(PROBLEM TO WORK ON)
Return every line below in which "pinky" appears.

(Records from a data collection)
*** Begin section ***

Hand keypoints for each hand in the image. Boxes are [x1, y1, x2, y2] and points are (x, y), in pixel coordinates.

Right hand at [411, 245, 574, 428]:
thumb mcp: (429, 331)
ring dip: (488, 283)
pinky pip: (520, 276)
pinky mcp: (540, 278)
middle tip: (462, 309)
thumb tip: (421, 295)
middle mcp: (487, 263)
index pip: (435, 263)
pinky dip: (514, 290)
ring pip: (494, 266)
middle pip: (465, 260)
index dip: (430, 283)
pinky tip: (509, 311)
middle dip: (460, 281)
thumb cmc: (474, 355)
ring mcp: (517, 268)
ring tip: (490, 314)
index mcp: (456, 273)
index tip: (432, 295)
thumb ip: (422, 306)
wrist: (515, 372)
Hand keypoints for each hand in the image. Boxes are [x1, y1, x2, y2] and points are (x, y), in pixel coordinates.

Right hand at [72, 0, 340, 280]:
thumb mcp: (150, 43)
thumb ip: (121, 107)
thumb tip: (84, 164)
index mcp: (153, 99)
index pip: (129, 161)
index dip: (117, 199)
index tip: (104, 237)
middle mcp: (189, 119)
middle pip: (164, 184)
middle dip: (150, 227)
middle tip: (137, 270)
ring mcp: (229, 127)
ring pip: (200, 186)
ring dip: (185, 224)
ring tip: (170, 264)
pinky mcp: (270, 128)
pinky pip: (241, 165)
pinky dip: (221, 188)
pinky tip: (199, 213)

*** End section ***

(TASK SOLUTION)
pinky pip: (520, 276)
pinky mcp: (540, 278)
pinky dip: (514, 290)
pinky tip: (509, 311)
pinky mcp: (270, 128)
pinky pip: (241, 165)
pinky dip: (221, 188)
pinky tip: (199, 213)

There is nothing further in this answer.